**SOURCE DOCUMENT:**
During the midst of a pandemic and a presidential election cycle, when prompt mail delivery matters more than ever, the Postal Service made significant changes that resulted in unreliable service and widespread delays. On July 10, 2020, the new Postmaster General, Louis DeJoy, announced a major operational “Pivot,” which imposed significant restrictions on the timing and nature of letter carrier routes. In so doing, he acknowledged that employees would “see mail left behind or on the workroom floor or docks” as a result. In the month after, there were substantial delays in mail service across the nation, with entire towns in rural areas not receiving their mail on certain days and people in some cities going days or weeks without receiving any mail at all. The delays caused Americans to go without medicines and benefits, and they prevented eligible Americans from voting by mail in their primary elections.
Public Citizen, representing the National Association for the Advancement of Colored People (NAACP) and co-counseling with the NAACP Legal Defense and Education Fund, filed suit to require the Postal Service to suspend these changes, to restore prompt and reliable mail delivery, and to ensure that mail-in ballots are accorded priority status, as they have been in past years. On September 1, 2020, we filed a motion for a preliminary injunction. The court granted the motion, holding that we were likely to succeed on the merits of our claim that the Postal Service made changes to transportation policy without following procedures required by law.

**EXCERPTED DATA:**
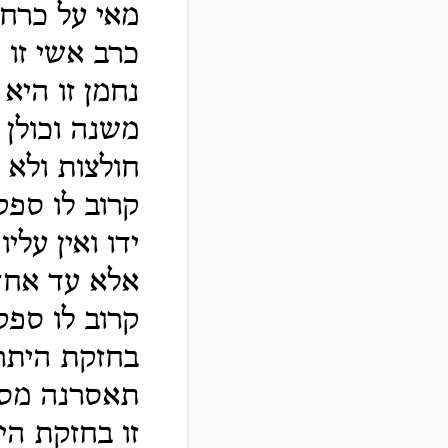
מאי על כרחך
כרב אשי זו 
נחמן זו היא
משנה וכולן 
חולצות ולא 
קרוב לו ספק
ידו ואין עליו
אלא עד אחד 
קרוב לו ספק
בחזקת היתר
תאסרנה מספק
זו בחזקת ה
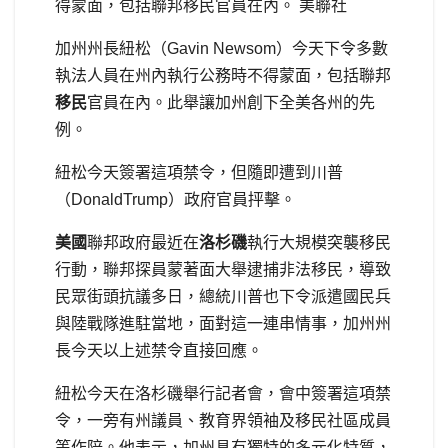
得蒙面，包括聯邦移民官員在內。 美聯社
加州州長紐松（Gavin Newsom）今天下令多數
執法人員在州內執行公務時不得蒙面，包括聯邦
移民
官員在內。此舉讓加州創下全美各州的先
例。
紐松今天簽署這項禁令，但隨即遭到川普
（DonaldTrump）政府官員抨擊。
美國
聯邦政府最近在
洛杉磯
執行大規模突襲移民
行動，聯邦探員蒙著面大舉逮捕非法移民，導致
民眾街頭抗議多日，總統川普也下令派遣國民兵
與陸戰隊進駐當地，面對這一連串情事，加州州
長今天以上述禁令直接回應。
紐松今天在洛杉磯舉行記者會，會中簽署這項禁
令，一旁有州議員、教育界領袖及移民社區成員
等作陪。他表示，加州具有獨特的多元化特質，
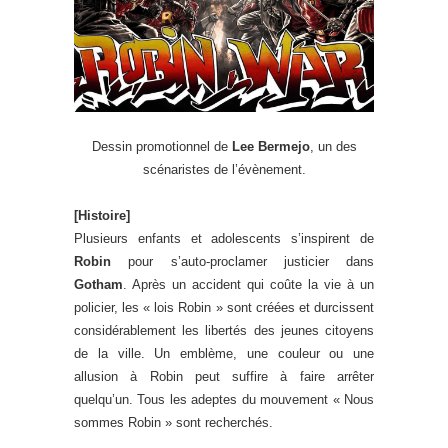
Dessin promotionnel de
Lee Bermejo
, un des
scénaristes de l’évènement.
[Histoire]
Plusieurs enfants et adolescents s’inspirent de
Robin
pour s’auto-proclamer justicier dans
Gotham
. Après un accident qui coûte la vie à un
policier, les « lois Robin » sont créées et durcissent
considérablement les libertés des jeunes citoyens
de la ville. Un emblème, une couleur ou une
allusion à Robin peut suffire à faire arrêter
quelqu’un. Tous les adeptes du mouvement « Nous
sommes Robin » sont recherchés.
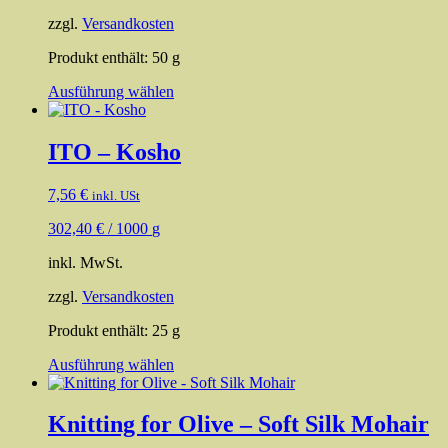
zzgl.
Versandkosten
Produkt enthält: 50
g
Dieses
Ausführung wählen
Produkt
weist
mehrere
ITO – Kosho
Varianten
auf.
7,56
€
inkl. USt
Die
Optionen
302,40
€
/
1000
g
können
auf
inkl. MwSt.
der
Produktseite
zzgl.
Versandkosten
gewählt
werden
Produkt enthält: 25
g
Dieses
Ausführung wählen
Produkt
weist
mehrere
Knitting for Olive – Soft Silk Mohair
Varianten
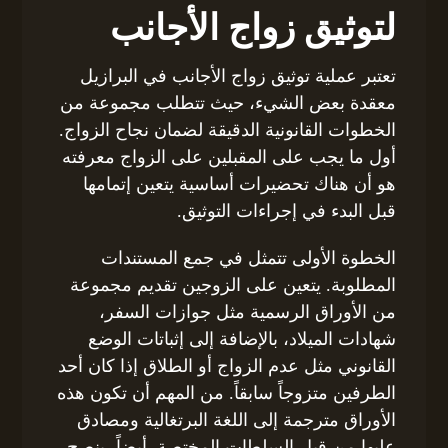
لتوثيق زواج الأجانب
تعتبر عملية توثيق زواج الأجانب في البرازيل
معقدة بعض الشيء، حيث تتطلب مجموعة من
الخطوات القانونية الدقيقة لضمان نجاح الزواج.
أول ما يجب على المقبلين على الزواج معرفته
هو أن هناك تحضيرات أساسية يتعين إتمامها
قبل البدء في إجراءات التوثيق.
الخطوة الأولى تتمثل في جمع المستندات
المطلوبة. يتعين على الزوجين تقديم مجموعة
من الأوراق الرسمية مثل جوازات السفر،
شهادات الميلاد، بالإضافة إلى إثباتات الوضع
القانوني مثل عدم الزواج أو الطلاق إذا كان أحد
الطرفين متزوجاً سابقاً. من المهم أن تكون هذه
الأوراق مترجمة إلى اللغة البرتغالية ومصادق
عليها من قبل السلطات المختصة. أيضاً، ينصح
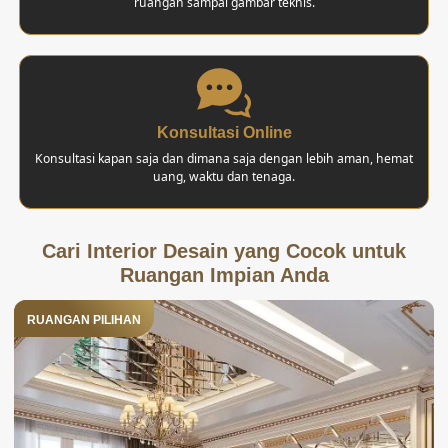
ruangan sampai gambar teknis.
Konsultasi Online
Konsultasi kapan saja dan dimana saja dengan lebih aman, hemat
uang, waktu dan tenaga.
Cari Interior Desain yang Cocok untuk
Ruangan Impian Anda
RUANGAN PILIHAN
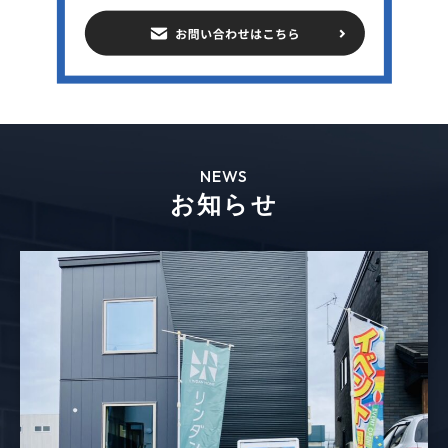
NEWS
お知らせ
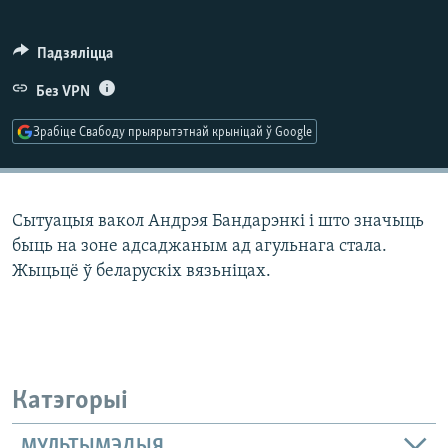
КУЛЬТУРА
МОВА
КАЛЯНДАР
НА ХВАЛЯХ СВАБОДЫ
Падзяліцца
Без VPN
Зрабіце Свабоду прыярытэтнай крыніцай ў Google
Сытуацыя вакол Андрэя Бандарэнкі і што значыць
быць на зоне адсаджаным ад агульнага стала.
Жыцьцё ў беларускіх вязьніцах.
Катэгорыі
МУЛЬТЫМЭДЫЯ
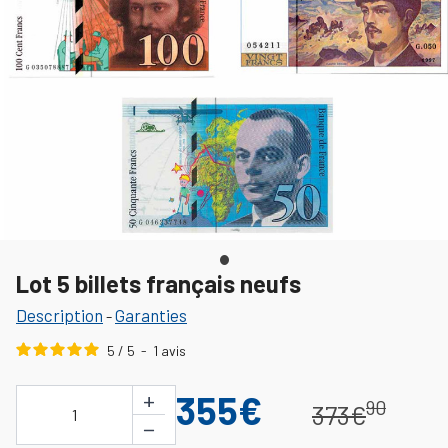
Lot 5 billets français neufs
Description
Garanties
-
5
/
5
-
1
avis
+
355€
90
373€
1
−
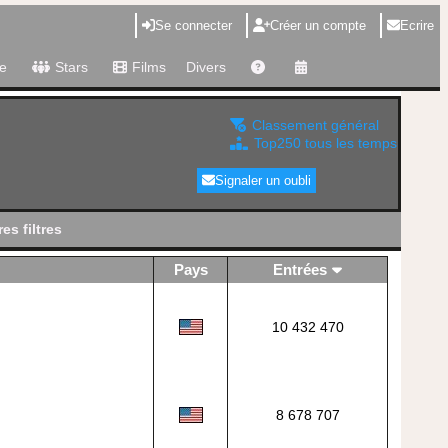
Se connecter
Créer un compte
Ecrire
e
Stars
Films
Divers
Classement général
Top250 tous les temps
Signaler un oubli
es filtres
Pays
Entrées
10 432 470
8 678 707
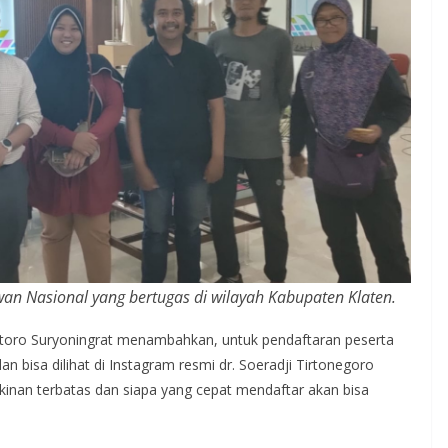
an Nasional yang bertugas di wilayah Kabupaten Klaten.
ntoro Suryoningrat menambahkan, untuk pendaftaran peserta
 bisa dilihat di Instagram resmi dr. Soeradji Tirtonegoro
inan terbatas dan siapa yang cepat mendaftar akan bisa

**WORK REQUIRED:** Return the portion of the Postal Service text from "Public Citizen, representing" to "required by law." word for word.

**RESULT OF THIS EXERCISE:**
Public Citizen, representing the National Association for the Advancement of Colored People (NAACP) and co-counseling with the NAACP Legal Defense and Education Fund, filed suit to require the Postal Service to suspend these changes, to restore prompt and reliable mail delivery, and to ensure that mail-in ballots are accorded priority status, as they have been in past years. On September 1, 2020, we filed a motion for a preliminary injunction. The court granted the motion, holding that we were likely to succeed on the merits of our claim that the Postal Service made changes to transportation policy without following procedures required by law.